Tout le royaume de Venise, entre les Alpes et l’Apennin ! La plaine et les champs sans fin ; les tours cruelles de Mantoue, et le guet de Solférino, un pays gras de sang français, qui a levé en épis de liberté et de gloire pour une nation latine. Ces ombres bleues, là-bas, là-bas, sont les cimes lointaines, les monts qui veillent le long des lacs. On me l’a dit ; et que m’importe ? Je puis croire aussi bien que ces touches bleuâtres, qui rougissent, sont les approches de la France ou les frontières du Japon. L’instant est plein de beauté ; et une beauté pleine contient tout ce qu’une âme d’homme veut y mettre.
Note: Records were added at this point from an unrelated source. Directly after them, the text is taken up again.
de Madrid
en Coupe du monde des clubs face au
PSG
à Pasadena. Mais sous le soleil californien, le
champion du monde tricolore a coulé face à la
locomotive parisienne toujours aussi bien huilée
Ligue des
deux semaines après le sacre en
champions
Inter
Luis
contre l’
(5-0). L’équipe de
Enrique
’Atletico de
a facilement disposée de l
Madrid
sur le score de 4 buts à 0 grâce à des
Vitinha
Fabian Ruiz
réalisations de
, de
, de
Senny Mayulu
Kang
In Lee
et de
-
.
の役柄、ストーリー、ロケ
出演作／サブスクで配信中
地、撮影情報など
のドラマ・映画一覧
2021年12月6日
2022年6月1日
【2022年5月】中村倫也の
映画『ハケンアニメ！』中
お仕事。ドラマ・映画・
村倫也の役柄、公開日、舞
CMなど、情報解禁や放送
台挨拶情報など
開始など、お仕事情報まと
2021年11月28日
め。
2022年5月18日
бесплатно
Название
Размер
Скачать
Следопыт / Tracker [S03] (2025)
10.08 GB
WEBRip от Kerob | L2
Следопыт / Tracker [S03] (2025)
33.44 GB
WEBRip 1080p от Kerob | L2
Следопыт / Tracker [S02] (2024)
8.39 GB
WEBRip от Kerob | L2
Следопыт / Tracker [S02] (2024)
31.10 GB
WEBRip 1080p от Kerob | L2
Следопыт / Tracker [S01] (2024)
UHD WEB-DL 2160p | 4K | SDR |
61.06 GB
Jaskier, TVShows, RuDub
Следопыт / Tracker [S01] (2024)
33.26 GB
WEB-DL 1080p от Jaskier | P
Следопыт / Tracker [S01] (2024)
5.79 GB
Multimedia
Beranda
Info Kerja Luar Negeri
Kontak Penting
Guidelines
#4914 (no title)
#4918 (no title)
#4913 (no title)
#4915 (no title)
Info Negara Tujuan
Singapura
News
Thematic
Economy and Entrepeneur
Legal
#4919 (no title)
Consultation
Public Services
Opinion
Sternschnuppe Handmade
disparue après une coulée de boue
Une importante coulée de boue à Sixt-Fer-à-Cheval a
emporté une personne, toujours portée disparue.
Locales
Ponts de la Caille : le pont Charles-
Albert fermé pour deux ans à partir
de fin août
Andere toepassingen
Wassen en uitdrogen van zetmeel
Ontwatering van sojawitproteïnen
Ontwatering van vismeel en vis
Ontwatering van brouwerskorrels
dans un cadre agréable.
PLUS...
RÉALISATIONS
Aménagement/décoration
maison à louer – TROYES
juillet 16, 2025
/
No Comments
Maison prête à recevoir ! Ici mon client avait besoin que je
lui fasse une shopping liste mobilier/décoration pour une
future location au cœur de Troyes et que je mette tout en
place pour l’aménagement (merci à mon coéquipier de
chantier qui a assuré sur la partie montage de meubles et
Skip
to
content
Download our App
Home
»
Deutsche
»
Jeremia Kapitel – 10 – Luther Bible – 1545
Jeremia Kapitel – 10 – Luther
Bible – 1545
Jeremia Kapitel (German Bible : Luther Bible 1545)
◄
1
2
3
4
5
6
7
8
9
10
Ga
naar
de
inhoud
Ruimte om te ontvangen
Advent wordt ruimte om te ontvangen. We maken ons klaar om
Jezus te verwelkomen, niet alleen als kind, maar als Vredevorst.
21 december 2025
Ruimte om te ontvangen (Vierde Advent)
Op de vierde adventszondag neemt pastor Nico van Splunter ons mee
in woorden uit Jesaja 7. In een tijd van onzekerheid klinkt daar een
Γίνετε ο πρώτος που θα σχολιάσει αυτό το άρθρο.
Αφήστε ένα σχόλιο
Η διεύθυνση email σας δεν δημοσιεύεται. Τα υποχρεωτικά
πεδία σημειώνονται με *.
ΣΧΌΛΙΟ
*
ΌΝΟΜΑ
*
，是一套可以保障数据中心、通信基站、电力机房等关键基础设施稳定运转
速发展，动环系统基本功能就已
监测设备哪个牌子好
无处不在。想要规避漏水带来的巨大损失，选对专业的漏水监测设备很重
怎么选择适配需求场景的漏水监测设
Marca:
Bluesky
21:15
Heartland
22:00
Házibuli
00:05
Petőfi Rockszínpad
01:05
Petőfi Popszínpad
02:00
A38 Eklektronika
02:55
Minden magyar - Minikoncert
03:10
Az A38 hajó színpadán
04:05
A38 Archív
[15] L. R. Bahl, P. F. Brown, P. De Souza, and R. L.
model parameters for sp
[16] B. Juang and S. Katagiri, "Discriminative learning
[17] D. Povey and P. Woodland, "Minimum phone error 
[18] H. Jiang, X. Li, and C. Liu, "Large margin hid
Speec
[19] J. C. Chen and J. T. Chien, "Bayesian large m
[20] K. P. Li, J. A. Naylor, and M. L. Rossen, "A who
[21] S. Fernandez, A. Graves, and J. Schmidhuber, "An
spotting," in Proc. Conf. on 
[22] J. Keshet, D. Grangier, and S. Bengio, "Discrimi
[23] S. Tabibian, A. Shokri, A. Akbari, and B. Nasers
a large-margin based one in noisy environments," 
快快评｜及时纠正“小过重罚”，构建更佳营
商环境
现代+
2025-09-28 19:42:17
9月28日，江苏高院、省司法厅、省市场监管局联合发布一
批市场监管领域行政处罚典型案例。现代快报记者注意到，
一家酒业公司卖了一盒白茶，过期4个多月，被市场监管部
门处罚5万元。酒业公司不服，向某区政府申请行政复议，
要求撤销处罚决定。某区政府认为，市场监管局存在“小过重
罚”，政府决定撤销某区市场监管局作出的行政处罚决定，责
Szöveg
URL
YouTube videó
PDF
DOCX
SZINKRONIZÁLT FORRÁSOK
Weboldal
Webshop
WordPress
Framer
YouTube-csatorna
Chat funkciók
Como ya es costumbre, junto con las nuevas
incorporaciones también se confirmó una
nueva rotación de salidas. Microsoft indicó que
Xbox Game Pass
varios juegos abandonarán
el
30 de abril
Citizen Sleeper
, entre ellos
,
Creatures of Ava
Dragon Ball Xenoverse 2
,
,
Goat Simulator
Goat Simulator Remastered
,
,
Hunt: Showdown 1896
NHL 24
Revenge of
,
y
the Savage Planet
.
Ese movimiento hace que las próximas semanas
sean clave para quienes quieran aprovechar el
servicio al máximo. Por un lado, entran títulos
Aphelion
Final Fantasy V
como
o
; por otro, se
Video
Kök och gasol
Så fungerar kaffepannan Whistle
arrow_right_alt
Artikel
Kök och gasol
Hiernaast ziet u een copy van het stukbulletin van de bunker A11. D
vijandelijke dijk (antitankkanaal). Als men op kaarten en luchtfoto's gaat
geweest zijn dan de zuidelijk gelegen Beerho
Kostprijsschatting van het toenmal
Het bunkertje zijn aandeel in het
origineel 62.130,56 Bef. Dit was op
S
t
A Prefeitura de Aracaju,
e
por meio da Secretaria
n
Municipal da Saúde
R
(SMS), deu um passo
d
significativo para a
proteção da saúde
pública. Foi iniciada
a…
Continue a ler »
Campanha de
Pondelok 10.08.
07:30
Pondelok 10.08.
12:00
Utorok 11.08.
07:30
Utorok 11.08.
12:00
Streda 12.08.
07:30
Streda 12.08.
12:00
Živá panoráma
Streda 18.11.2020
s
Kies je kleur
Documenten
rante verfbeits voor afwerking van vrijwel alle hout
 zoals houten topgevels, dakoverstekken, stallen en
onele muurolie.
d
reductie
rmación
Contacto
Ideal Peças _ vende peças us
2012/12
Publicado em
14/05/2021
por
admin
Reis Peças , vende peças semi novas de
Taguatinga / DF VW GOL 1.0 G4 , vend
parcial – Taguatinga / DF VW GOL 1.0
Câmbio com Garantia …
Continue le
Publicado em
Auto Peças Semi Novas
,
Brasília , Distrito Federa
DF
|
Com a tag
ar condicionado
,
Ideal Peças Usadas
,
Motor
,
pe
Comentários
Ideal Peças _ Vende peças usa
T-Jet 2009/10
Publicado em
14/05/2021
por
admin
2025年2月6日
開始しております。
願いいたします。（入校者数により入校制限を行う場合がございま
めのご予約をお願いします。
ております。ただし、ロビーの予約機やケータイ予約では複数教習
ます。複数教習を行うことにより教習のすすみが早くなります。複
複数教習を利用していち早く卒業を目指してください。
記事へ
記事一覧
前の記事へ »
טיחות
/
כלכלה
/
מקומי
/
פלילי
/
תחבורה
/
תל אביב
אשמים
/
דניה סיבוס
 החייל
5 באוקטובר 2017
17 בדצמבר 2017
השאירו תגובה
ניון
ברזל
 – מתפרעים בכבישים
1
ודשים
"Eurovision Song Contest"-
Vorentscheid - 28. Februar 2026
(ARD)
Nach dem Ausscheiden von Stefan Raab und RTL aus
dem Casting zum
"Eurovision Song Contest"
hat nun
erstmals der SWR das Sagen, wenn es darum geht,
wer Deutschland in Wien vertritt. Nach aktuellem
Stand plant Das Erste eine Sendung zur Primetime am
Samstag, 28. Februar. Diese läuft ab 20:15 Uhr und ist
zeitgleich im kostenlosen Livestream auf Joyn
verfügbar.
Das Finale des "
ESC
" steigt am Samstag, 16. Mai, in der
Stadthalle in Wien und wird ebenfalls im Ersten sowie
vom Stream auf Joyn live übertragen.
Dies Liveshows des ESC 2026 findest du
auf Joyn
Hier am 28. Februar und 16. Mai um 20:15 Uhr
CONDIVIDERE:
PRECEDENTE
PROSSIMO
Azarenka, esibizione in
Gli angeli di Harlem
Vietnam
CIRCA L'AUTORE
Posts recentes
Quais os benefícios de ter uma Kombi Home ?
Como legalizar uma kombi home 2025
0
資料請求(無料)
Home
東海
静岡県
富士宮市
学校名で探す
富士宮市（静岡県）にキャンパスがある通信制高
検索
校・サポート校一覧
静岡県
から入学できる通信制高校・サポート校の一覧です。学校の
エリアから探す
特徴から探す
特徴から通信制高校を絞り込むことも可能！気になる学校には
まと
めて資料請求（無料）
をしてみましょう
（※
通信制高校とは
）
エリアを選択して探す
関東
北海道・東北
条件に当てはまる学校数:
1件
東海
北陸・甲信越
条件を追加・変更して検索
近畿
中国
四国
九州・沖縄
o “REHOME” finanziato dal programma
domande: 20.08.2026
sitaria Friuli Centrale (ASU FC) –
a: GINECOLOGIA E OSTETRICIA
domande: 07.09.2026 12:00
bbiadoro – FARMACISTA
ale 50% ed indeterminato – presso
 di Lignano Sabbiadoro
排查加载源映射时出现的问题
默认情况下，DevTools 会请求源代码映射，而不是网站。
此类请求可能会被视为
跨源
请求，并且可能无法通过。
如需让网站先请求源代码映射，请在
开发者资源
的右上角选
Ici, au sortir des allées sépulcrales, le ciel est de feu ; l’espace est une orbite frémissante, un creuset au jour d’or. La forge du soleil couchant flambe dans une paix de pourpre. Et au lit de l’incendie, le fleuve fume par places, comme un glaive tiré de la chair ennemie. On se penche, on se penche au bord de la terrasse. Comme sur le rocher tenté de l’océan, on n’est jamais trop près du flot, on voudrait plonger dans le ciel rouge, et nager dans la chaleur de cette heure splendide. Vérone brûle comme un bûcher de désirs. Les cloches se sont tues. Les flammes de l’astre lèchent les toits de briques. La ville est un torrent de lumière, qui vient mourir entre les doigts des cyprès. Elle se recueille dans le silence de la joie et d’une vocation bienheureuse.

L’alouette qui chante à la mort, c’est le soleil qui empourpre l’Adige. Les violentes hirondelles tirent l’alène sur l’air mauve ; et au fil de leurs cris stridents, elles cousent le ciel au fleuve. Quel linceul pour les amants !

L’adorable jardin est tout amour au soleil sanglant. Et, peut-être, n’est-ce plus l’heure de l’alouette ? Nous ne regardons plus à l’Orient ; et notre passion, souvent, redoute l’aube. L’heure du crépuscule, un noir jardin suspendu au-dessus d’une ville et d’un torrent, dans le silence des cyprès sublimes, voilà l’heure et le lieu pour les amants. Que la mort vienne !

Et plût au ciel que je visse se lever la lune, tandis qu’ils sont aux bras l’un de l’autre, se baisant les lèvres très amoureusement.